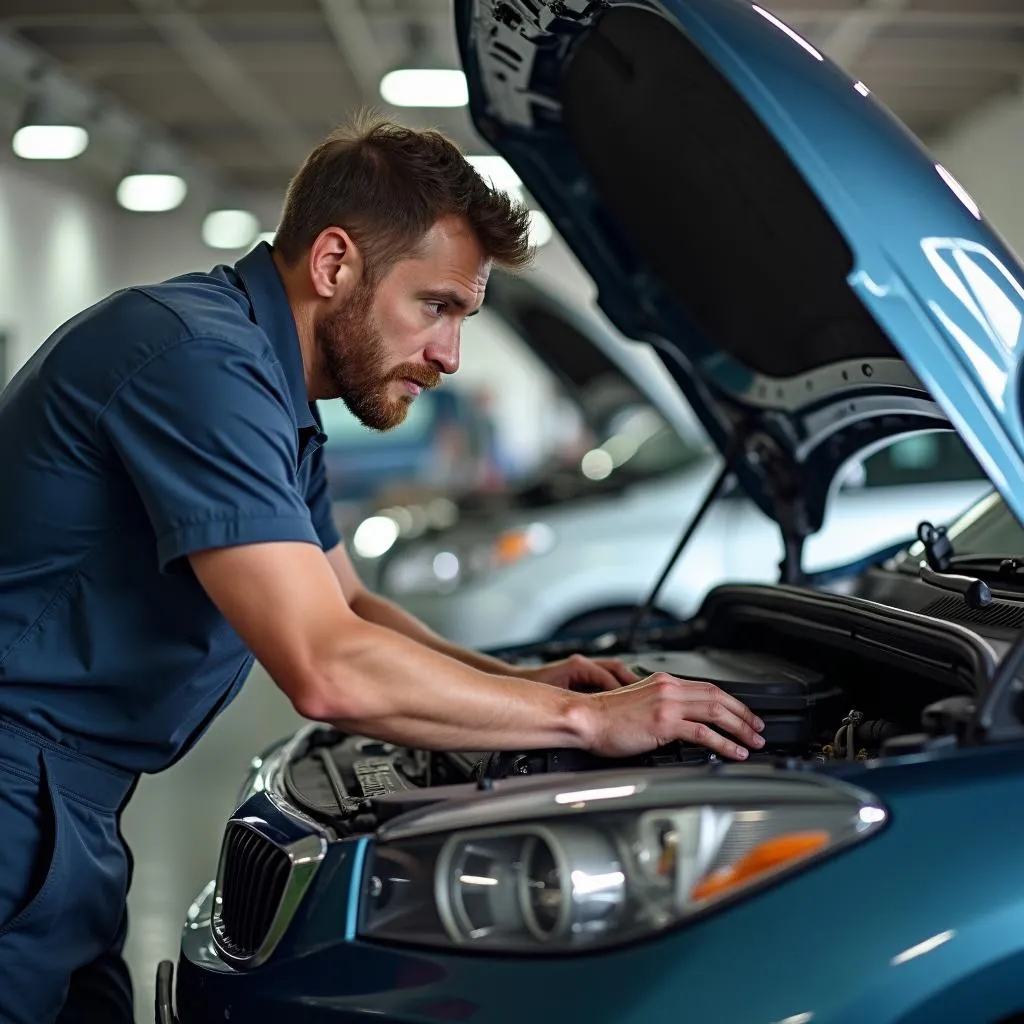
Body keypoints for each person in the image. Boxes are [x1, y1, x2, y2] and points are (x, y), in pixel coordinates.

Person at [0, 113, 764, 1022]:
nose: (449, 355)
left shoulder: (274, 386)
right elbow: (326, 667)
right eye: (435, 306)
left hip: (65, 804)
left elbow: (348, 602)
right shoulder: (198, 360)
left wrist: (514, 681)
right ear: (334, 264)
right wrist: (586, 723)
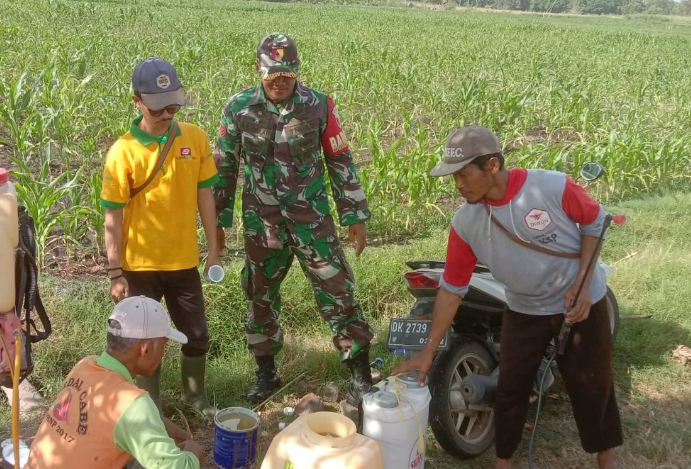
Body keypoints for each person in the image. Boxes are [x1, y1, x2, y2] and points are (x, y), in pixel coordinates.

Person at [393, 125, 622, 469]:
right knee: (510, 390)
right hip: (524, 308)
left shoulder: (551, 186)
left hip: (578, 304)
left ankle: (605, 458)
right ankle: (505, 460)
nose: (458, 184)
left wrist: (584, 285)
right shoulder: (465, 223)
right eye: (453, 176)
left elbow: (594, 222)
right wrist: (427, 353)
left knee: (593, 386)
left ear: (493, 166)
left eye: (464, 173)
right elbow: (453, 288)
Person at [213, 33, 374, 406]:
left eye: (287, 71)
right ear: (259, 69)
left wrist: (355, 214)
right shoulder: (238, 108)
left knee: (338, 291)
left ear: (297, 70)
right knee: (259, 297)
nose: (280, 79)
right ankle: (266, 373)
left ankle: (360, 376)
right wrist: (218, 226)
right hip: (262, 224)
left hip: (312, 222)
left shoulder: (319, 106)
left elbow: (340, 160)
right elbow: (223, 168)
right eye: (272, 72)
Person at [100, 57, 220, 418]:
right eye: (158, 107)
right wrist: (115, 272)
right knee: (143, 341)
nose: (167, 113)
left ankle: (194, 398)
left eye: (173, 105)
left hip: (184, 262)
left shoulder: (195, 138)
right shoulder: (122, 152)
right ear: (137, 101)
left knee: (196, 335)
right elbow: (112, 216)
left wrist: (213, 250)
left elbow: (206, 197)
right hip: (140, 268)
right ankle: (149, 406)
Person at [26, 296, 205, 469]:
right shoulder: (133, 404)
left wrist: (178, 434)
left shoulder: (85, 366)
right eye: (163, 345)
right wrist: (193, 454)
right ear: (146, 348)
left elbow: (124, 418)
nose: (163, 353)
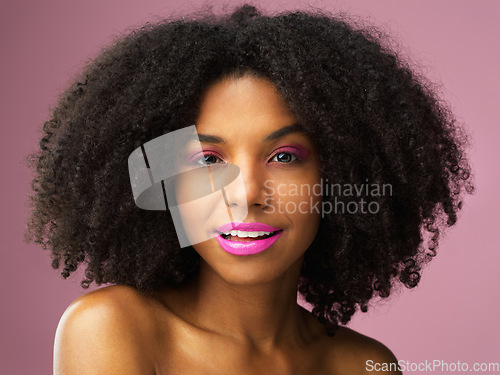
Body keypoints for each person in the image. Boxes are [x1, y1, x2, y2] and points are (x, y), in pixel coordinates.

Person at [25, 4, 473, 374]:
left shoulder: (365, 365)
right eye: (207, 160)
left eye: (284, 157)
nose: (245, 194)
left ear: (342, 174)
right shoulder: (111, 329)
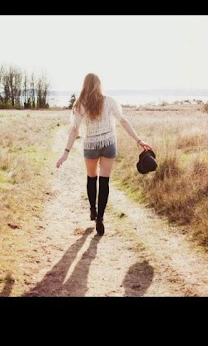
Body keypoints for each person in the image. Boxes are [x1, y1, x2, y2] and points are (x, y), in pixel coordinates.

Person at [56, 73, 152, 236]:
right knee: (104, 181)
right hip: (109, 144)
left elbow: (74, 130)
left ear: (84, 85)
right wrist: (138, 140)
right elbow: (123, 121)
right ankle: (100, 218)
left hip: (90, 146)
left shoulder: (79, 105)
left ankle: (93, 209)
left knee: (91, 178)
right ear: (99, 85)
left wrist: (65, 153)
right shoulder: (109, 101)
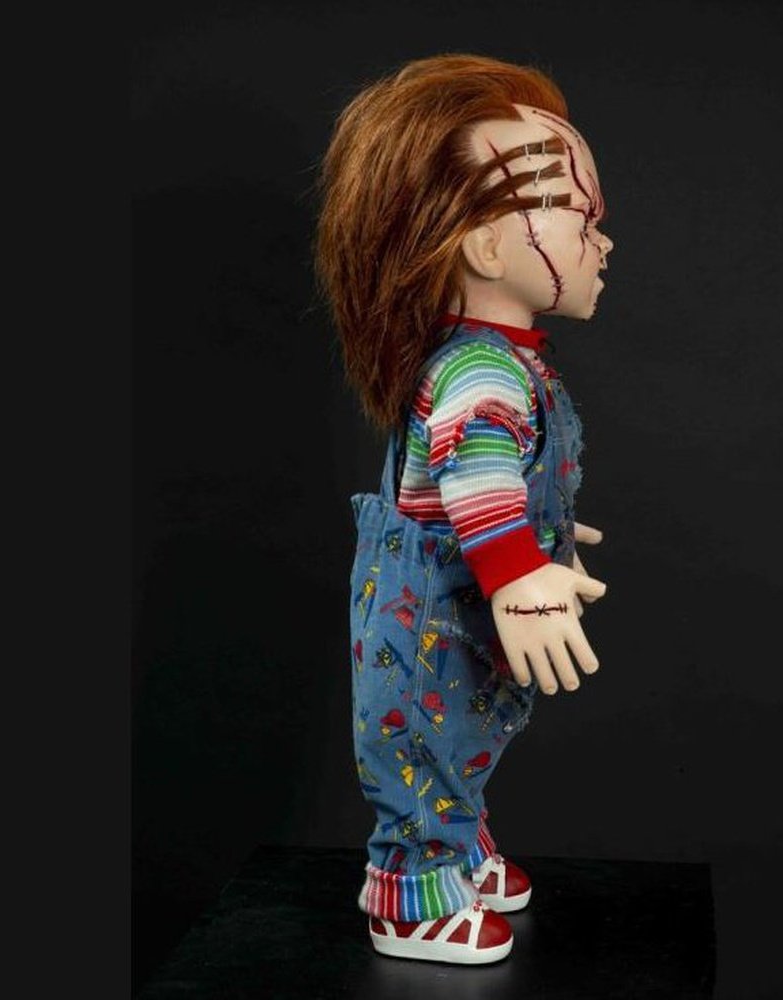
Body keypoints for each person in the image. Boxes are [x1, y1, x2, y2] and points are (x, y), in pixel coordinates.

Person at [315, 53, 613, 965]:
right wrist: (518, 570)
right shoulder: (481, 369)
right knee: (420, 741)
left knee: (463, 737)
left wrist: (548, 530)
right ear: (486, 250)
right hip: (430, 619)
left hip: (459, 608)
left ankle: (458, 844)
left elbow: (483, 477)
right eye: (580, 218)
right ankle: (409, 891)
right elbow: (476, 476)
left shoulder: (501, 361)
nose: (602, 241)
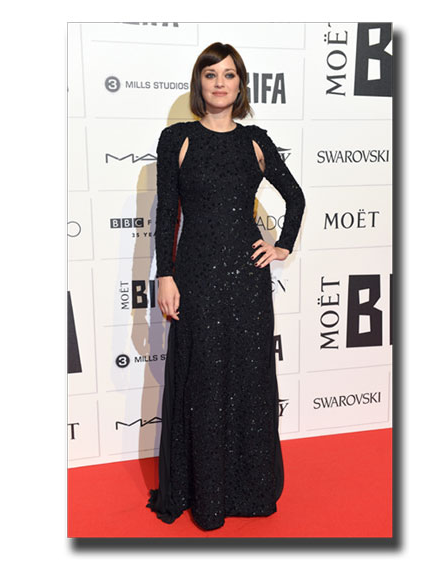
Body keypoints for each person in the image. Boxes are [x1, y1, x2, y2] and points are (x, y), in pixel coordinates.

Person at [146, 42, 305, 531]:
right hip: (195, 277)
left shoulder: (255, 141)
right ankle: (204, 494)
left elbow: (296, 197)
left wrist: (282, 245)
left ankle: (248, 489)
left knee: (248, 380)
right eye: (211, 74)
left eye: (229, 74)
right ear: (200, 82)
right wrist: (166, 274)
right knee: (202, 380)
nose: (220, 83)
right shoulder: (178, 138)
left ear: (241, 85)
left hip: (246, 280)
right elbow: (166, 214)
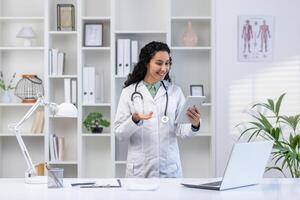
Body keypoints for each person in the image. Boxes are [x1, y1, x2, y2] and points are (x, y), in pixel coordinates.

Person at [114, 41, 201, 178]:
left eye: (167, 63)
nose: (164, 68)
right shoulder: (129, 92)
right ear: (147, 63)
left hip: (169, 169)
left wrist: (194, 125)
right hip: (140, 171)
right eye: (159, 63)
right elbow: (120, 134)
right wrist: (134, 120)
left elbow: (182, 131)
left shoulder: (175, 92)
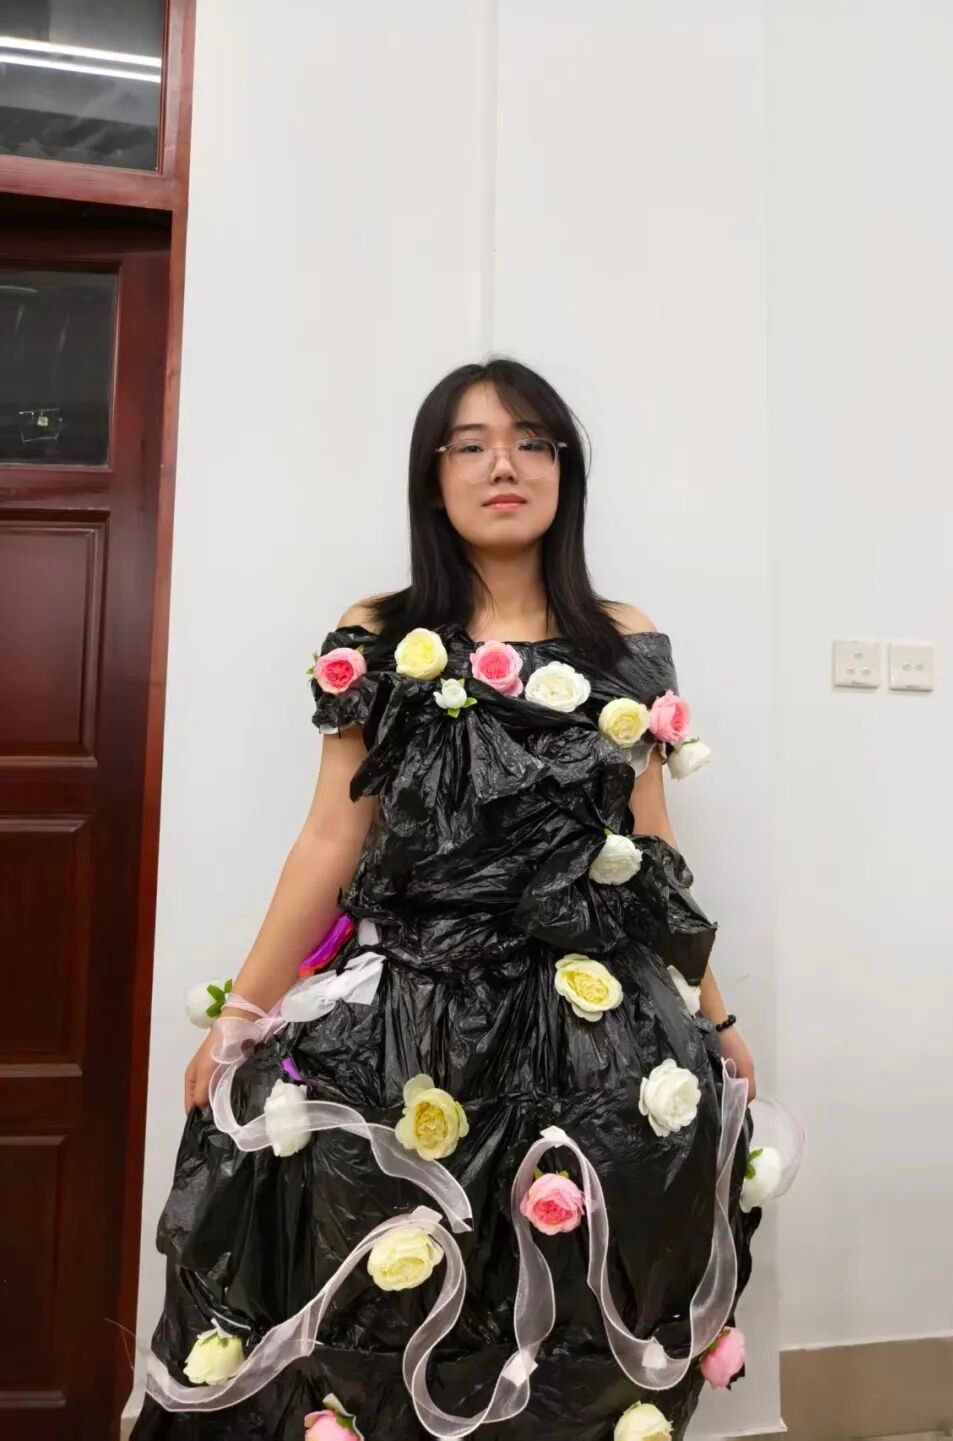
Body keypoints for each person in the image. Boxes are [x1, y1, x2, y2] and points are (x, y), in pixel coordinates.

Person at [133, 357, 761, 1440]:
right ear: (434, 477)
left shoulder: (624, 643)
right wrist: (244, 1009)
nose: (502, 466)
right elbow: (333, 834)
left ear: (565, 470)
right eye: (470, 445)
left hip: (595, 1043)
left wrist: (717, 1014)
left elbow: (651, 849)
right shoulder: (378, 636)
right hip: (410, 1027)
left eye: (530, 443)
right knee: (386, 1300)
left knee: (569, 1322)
━━━
Task requirements => Taking each record in turn, retype it exactly and drop any picture.

Response to the exercise =>
Body keypoints for each person in the image. Boxes are [x1, y1, x2, y2] and points are (x, y), in pixel coordinates.

Person at [0, 113, 764, 1022]:
nose: (449, 355)
left shoulder: (274, 386)
right elbow: (326, 667)
right eye: (435, 306)
left hip: (65, 804)
left elbow: (348, 602)
right shoulder: (198, 360)
left wrist: (514, 681)
right ear: (334, 264)
right wrist: (586, 723)
Body keypoints for each person in the image. Boxes are [x1, y1, x2, y2] and points are (x, y), in pixel coordinates.

Person at [393, 125, 622, 469]:
right knee: (510, 390)
right hip: (524, 308)
left shoulder: (551, 186)
left hip: (578, 304)
left ankle: (605, 458)
right ankle: (505, 460)
nose: (458, 184)
left wrist: (584, 285)
right shoulder: (465, 223)
right eye: (453, 176)
left elbow: (594, 222)
right wrist: (427, 353)
left knee: (593, 386)
left ear: (493, 166)
left eye: (464, 173)
right elbow: (453, 288)
Person at [213, 33, 374, 406]:
left eye: (287, 71)
right ear: (259, 69)
left wrist: (355, 214)
right shoulder: (238, 108)
left knee: (338, 291)
left ear: (297, 70)
right knee: (259, 297)
nose: (280, 79)
right ankle: (266, 373)
left ankle: (360, 376)
right wrist: (218, 226)
right hip: (262, 224)
left hip: (312, 222)
left shoulder: (319, 106)
left elbow: (340, 160)
right elbow: (223, 168)
right eye: (272, 72)
Person at [100, 57, 220, 418]:
right eye: (158, 107)
right wrist: (115, 272)
right knee: (143, 341)
nose: (167, 113)
left ankle: (194, 398)
left eye: (173, 105)
left hip: (184, 262)
left shoulder: (195, 138)
right shoulder: (122, 152)
right ear: (137, 101)
left knee: (196, 335)
right elbow: (112, 216)
left wrist: (213, 250)
left elbow: (206, 197)
right hip: (140, 268)
right ankle: (149, 406)
Person at [26, 296, 205, 469]:
right shoulder: (133, 404)
left wrist: (178, 434)
left shoulder: (85, 366)
right eye: (163, 345)
right wrist: (193, 454)
right ear: (146, 348)
left elbow: (124, 418)
nose: (163, 353)
Body keypoints for each person in the image. Boxes are [x1, y1, x2, y2] and points are (x, y), in pixel coordinates.

Person at [25, 4, 473, 374]:
left shoulder: (365, 365)
right eye: (207, 160)
left eye: (284, 157)
nose: (245, 194)
left ear: (342, 174)
right shoulder: (111, 329)
Body keypoints for each person in the image. Boxes are [x1, y1, x2, y2] and points are (x, y), in pixel coordinates.

Person at [56, 73, 152, 236]:
right knee: (104, 181)
right hip: (109, 144)
left elbow: (74, 130)
left ear: (84, 85)
right wrist: (138, 140)
right elbow: (123, 121)
right ankle: (100, 218)
left hip: (90, 146)
left shoulder: (79, 105)
left ankle: (93, 209)
left knee: (91, 178)
right ear: (99, 85)
left wrist: (65, 153)
right shoulder: (109, 101)
Body keypoints for each person in the image. Boxes are [x1, y1, x2, y2] and points are (x, y), in pixel coordinates.

Person at [315, 53, 613, 965]:
right wrist: (518, 570)
right shoulder: (481, 369)
right knee: (420, 741)
left knee: (463, 737)
left wrist: (548, 530)
right ear: (486, 250)
right hip: (430, 619)
left hip: (459, 608)
left ankle: (458, 844)
left elbow: (483, 477)
right eye: (580, 218)
right ankle: (409, 891)
right elbow: (476, 476)
left shoulder: (501, 361)
nose: (602, 241)
Body keypoints for each person in the image. Boxes are [x1, y1, x2, y2] and points are (x, y), in pixel coordinates.

Person at [146, 42, 305, 531]:
right hip: (195, 277)
left shoulder: (255, 141)
right ankle: (204, 494)
left elbow: (296, 197)
left wrist: (282, 245)
left ankle: (248, 489)
left knee: (248, 380)
right eye: (211, 74)
left eye: (229, 74)
right ear: (200, 82)
right wrist: (166, 274)
right knee: (202, 380)
nose: (220, 83)
right shoulder: (178, 138)
left ear: (241, 85)
left hip: (246, 280)
right elbow: (166, 214)
Body keypoints for each person in the image. Boxes are [x1, y1, x2, y2] and points are (x, y), in pixel coordinates.

Person at [114, 41, 201, 178]:
left eye: (167, 63)
nose: (164, 68)
right shoulder: (129, 92)
right ear: (147, 63)
left hip: (169, 169)
left wrist: (194, 125)
right hip: (140, 171)
right eye: (159, 63)
right elbow: (120, 134)
right wrist: (134, 120)
left elbow: (182, 131)
left shoulder: (175, 92)
Body keypoints for each person in the image. Boxes are [x1, y1, x2, y2] and points are (x, y), in pixel coordinates.

Person at [133, 357, 761, 1440]:
right ear: (434, 477)
left shoulder: (624, 643)
right wrist: (244, 1009)
nose: (502, 466)
right elbow: (333, 834)
left ear: (565, 470)
right eye: (470, 445)
left hip: (595, 1043)
left wrist: (717, 1014)
left elbow: (651, 849)
right shoulder: (378, 636)
right hip: (410, 1027)
left eye: (530, 443)
right knee: (386, 1300)
left knee: (569, 1322)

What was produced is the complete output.